Tools
Leader Formulas
Warm water fly fishing
Seaguar STS Fluorocarbon · 60/20/20 Rule · 7 ft & 9 ft
Butt (60%)
Taper (20%)
Tippet (20%)

Knots & connections
Recommended joinery for Seaguar STS fluorocarbon
Butt to fly line
Loop-to-loop with a factory welded loop or a Whipped Loop. Keep the connection tight and in-line — a crooked loop kills turnover before it starts.
Butt to taper (10–25 lb)
Double Uni knot (5 wraps each side). Holds fluorocarbon well and passes cleanly through guides on the forward cast.
Taper to tippet (4–10 lb)
Blood Knot when diameters are within 2 lb of each other. Double Uni for larger step-downs. For bluegill tippets at 4 lb, use Double Uni exclusively — Blood Knots slip on light fluoro under load.
Tippet to fly
Non-Slip Mono Loop for poppers and streamers. Clinch or Improved Clinch for nymphs. For bluegill dry flies on 4 lb, a Davy Knot preserves more breaking strength than an Improved Clinch.

Field adjustments
If the fly isn't turning over cleanly, work through these in order
Fly piles on the leader
Shorten the tippet 3–4 inches at a time.
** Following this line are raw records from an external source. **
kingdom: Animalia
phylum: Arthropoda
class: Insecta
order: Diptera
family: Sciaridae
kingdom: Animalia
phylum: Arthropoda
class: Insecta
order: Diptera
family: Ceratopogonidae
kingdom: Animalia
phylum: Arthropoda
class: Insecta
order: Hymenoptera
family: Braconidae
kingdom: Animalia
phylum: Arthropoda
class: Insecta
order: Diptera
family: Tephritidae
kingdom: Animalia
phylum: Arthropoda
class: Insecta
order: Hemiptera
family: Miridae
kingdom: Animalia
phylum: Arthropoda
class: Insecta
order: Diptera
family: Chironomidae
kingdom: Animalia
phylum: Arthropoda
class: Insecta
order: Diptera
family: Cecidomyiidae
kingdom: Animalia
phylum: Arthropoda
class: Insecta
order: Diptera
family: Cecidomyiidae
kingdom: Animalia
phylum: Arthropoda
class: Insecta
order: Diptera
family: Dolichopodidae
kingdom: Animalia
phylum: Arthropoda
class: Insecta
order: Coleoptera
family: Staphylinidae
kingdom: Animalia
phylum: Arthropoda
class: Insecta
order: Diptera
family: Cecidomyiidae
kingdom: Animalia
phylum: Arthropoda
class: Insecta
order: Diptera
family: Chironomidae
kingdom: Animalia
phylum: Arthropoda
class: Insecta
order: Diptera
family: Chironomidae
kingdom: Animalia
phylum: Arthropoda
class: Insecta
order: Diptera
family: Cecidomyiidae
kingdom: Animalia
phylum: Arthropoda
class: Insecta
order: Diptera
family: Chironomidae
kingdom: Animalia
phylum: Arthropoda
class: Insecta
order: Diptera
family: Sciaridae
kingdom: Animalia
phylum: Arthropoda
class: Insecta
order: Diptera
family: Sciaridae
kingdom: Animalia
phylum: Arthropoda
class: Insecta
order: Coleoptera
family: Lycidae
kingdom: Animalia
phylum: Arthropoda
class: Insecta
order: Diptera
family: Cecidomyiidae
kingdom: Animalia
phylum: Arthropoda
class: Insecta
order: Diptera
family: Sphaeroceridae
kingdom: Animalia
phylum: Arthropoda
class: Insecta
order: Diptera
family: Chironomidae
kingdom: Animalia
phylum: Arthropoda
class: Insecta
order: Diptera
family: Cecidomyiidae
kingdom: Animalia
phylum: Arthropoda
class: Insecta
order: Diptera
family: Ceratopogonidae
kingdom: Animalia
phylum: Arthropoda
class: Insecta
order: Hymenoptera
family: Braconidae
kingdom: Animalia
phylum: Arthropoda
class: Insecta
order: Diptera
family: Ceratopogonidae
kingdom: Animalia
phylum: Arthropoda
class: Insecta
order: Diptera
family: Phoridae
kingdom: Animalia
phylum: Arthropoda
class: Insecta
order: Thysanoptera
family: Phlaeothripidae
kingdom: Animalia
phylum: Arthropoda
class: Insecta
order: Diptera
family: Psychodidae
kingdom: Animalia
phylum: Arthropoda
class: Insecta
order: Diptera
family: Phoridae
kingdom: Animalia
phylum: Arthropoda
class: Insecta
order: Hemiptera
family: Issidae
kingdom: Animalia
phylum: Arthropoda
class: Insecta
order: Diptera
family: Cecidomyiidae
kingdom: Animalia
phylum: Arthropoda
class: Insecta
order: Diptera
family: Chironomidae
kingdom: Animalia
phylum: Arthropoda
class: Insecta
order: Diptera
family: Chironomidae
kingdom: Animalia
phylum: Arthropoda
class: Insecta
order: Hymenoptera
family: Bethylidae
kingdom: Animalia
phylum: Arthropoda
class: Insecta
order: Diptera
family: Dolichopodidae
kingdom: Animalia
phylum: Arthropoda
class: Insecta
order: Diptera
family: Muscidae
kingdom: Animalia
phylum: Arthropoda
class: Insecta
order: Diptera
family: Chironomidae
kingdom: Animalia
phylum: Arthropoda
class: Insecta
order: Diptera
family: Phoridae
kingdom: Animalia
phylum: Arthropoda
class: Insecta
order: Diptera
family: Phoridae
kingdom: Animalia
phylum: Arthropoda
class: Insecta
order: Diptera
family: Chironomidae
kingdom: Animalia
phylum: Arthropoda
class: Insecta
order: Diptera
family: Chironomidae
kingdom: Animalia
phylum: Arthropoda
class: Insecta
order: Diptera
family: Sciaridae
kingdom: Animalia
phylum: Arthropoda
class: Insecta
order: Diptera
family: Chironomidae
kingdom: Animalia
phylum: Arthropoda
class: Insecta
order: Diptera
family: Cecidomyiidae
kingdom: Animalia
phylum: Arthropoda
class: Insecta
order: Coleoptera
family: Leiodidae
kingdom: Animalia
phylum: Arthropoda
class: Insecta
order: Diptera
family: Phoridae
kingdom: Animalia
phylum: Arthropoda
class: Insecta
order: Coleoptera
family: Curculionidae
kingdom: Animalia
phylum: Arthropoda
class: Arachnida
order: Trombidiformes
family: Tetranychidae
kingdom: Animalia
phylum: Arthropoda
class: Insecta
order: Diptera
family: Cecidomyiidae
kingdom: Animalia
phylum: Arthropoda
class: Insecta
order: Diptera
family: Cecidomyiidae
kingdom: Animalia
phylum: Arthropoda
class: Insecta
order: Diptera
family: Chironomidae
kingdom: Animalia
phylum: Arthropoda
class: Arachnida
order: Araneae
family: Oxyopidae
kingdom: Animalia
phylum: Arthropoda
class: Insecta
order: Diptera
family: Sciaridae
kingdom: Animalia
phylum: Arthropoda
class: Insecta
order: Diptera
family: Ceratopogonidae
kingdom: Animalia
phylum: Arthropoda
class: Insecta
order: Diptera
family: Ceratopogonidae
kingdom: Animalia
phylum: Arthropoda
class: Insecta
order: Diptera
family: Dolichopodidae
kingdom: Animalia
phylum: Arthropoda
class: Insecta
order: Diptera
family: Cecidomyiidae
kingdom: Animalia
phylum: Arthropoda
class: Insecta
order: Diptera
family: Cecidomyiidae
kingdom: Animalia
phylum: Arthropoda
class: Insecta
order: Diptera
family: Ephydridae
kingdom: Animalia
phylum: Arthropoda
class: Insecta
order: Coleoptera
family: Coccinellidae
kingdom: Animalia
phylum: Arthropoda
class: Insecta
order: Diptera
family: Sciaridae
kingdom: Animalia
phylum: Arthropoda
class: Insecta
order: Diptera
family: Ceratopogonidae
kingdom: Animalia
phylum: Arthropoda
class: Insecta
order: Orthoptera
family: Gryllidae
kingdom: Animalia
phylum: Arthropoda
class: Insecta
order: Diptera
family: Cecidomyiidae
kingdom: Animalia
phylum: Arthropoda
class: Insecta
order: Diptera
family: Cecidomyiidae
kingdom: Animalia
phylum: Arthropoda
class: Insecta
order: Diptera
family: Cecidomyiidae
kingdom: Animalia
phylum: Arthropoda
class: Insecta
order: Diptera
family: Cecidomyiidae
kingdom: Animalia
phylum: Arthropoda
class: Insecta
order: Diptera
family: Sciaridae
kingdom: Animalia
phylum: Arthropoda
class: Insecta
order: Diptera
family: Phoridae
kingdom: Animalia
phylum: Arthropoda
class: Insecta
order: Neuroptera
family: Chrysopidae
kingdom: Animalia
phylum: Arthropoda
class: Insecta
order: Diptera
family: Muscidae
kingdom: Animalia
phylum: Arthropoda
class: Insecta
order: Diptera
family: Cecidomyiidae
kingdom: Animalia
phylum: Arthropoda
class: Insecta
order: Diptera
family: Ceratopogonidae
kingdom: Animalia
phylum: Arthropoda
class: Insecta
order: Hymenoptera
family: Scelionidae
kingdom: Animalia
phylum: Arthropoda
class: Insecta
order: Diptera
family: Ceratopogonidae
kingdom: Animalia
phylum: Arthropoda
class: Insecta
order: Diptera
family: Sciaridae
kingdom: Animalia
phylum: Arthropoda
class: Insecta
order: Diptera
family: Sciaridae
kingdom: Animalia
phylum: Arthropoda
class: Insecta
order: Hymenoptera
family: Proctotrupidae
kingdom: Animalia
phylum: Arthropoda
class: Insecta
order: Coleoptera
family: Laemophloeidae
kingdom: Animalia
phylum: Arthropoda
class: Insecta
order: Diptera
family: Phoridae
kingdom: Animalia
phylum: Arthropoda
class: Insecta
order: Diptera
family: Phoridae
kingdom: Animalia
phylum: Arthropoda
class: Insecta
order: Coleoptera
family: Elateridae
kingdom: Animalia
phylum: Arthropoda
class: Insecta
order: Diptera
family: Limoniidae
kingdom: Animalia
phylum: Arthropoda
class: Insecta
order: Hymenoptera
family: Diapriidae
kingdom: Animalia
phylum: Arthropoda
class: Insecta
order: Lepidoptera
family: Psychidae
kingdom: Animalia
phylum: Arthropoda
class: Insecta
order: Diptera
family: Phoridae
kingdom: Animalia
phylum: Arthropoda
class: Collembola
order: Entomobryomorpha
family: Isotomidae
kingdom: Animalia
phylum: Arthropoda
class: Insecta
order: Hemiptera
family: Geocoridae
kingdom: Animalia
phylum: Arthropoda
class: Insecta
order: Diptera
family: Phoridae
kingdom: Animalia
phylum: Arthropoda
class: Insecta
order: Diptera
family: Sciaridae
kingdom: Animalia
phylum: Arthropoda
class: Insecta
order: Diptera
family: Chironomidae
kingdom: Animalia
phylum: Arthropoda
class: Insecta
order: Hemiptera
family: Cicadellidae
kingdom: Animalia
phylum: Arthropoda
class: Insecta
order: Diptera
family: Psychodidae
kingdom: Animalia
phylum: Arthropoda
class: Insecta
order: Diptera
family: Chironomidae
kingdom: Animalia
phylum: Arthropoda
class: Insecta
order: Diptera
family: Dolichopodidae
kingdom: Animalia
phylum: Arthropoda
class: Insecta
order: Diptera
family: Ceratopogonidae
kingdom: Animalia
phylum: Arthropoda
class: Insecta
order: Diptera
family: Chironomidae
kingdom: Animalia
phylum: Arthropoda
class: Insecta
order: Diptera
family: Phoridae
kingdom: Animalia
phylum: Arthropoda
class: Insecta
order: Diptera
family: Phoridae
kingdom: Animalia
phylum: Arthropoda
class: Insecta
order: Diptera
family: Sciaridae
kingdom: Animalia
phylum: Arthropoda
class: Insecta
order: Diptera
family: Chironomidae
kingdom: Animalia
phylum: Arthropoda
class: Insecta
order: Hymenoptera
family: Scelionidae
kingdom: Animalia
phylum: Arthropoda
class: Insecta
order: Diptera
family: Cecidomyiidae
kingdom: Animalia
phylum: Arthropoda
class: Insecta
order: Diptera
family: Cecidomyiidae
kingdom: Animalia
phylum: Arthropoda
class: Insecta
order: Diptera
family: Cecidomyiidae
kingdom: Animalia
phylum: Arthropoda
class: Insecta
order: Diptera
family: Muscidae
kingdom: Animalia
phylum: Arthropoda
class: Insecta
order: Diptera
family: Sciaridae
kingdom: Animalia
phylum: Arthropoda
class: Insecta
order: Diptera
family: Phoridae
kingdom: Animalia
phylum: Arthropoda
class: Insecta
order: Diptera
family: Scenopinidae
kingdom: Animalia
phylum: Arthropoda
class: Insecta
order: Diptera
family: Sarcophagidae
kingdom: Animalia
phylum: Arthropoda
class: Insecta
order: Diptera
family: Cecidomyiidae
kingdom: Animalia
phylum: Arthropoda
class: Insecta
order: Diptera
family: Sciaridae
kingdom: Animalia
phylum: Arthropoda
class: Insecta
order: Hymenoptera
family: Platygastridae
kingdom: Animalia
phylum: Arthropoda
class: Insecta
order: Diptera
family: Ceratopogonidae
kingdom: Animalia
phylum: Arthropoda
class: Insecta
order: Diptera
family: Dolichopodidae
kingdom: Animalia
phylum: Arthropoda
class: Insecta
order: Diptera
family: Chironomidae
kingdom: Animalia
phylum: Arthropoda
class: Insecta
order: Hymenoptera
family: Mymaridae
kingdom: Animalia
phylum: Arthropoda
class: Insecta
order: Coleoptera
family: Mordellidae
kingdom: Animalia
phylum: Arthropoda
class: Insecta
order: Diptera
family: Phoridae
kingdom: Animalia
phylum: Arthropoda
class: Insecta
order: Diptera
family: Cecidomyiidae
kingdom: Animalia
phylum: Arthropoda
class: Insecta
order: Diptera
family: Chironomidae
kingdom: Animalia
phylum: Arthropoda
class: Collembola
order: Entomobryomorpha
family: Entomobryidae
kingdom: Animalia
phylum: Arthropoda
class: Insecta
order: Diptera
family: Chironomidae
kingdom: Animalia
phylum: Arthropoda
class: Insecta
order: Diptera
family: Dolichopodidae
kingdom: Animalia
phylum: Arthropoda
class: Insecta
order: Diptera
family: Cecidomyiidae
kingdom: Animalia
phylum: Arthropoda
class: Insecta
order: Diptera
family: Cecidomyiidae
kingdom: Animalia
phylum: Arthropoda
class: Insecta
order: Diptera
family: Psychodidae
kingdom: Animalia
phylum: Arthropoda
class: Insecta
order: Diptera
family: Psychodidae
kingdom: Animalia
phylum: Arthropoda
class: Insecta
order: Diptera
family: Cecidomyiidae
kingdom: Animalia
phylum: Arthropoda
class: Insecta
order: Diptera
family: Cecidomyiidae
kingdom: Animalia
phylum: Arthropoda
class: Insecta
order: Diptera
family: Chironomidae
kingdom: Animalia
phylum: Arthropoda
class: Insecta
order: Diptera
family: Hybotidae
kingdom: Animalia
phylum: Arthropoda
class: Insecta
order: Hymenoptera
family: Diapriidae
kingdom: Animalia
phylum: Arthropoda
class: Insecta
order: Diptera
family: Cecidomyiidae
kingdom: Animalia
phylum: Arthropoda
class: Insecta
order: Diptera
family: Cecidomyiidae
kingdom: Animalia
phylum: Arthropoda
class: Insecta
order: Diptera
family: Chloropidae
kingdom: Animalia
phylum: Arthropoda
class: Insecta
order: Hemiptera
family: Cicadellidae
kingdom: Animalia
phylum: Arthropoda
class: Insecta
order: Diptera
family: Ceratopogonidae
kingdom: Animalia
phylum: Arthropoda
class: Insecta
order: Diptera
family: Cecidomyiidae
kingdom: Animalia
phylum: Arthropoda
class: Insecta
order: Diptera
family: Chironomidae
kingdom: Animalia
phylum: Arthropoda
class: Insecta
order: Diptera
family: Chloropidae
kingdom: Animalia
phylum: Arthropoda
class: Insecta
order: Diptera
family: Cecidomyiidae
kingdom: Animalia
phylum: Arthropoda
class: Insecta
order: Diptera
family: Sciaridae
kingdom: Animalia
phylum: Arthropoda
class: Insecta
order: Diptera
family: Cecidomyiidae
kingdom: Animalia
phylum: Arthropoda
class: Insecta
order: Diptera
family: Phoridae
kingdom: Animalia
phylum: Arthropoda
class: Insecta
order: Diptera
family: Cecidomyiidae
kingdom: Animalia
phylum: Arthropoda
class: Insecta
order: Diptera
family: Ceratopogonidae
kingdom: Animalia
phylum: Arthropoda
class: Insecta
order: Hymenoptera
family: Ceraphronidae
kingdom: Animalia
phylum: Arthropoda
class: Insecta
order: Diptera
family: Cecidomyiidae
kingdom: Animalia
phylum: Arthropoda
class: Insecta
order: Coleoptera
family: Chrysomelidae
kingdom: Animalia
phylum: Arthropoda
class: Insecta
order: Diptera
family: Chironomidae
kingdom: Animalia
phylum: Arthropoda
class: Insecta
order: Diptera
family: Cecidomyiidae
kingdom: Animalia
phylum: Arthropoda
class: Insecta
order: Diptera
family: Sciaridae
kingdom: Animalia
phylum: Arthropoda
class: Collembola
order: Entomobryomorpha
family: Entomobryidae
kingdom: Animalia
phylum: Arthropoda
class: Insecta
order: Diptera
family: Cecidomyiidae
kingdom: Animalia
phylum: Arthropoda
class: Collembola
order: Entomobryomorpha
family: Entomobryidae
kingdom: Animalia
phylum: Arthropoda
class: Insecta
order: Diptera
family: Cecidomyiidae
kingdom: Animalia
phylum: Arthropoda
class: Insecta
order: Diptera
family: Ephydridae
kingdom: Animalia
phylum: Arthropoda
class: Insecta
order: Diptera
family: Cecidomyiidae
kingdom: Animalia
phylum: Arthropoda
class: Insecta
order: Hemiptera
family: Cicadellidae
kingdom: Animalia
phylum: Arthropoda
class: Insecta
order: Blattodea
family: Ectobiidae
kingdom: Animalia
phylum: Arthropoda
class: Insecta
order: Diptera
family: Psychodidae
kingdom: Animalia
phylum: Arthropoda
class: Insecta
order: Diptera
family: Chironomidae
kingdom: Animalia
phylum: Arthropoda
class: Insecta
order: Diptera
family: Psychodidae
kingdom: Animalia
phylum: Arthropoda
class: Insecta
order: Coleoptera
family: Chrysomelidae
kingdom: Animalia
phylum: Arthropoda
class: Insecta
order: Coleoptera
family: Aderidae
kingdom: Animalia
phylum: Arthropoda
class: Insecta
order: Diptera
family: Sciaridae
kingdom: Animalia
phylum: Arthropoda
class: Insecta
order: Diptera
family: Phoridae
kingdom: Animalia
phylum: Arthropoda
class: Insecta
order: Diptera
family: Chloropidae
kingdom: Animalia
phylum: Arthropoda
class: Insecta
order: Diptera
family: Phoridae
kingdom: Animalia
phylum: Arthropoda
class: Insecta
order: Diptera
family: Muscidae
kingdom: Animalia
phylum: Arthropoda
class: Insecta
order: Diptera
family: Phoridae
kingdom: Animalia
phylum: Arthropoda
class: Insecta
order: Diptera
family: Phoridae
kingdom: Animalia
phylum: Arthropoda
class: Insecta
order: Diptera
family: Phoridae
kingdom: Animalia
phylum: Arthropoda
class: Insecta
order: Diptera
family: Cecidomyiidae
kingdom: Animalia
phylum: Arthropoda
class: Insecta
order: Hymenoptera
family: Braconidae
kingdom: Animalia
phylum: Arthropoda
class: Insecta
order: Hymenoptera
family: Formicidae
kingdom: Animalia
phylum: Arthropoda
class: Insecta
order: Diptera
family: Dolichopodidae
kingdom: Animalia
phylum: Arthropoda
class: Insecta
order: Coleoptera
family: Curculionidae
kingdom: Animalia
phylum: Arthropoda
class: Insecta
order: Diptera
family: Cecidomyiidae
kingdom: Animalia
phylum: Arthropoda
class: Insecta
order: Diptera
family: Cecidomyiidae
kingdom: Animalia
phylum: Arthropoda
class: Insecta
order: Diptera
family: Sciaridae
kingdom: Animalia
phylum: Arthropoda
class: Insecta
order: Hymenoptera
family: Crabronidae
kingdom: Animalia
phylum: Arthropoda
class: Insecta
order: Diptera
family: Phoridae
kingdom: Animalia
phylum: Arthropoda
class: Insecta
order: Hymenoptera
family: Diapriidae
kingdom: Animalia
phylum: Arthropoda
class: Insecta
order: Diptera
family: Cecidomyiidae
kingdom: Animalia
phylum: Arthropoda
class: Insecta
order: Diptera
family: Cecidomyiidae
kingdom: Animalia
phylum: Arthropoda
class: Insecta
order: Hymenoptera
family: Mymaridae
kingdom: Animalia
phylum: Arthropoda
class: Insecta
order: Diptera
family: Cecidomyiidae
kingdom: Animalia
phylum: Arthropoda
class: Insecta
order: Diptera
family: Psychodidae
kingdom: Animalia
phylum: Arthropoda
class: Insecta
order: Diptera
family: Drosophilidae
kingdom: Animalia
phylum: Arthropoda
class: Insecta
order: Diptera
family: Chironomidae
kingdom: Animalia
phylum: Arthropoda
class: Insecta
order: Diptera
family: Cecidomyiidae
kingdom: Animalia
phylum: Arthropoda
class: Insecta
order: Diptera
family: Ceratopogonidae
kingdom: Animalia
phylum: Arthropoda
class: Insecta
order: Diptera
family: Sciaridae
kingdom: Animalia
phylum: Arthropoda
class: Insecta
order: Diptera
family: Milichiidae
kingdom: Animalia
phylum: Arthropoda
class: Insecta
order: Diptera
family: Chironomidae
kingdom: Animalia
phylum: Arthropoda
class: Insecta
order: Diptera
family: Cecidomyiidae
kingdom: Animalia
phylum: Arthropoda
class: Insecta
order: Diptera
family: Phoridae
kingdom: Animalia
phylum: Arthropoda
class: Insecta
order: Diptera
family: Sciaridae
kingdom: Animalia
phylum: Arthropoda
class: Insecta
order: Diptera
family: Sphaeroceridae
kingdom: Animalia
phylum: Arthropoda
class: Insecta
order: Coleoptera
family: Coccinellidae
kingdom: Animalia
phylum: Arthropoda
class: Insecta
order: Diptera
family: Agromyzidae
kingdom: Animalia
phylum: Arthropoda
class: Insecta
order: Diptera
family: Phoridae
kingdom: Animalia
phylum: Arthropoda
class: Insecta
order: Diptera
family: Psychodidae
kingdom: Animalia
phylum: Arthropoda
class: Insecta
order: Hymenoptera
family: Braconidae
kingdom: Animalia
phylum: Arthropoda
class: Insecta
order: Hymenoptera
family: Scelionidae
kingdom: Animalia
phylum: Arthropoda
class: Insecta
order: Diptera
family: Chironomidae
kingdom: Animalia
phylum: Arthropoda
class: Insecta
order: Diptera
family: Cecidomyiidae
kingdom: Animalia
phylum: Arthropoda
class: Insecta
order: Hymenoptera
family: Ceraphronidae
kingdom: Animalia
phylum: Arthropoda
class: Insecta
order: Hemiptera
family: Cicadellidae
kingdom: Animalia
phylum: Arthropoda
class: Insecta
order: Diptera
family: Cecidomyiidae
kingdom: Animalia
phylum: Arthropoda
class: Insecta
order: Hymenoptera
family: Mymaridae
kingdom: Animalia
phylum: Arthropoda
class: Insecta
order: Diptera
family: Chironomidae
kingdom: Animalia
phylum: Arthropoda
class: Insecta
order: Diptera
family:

Most turnover problems live here — a tippet too long for fly weight loses energy at the last moment.
Leader collapses entirely
Add a short section of next-heavier material between fly line and butt, or lengthen the butt 6 inches.
Fly kicks sideways on delivery
Slow your casting stroke and let the loop fully unroll before stopping. If it persists, drop from 9 ft to 7 ft — shorter leaders buy margin in wind.
Bluegill refusals on the surface
Lengthen the tippet 6–8 inches and slow the presentation. Bluegill in clear water are surprisingly fly-shy — a longer, lighter tippet with a slower drop often converts follows into eats.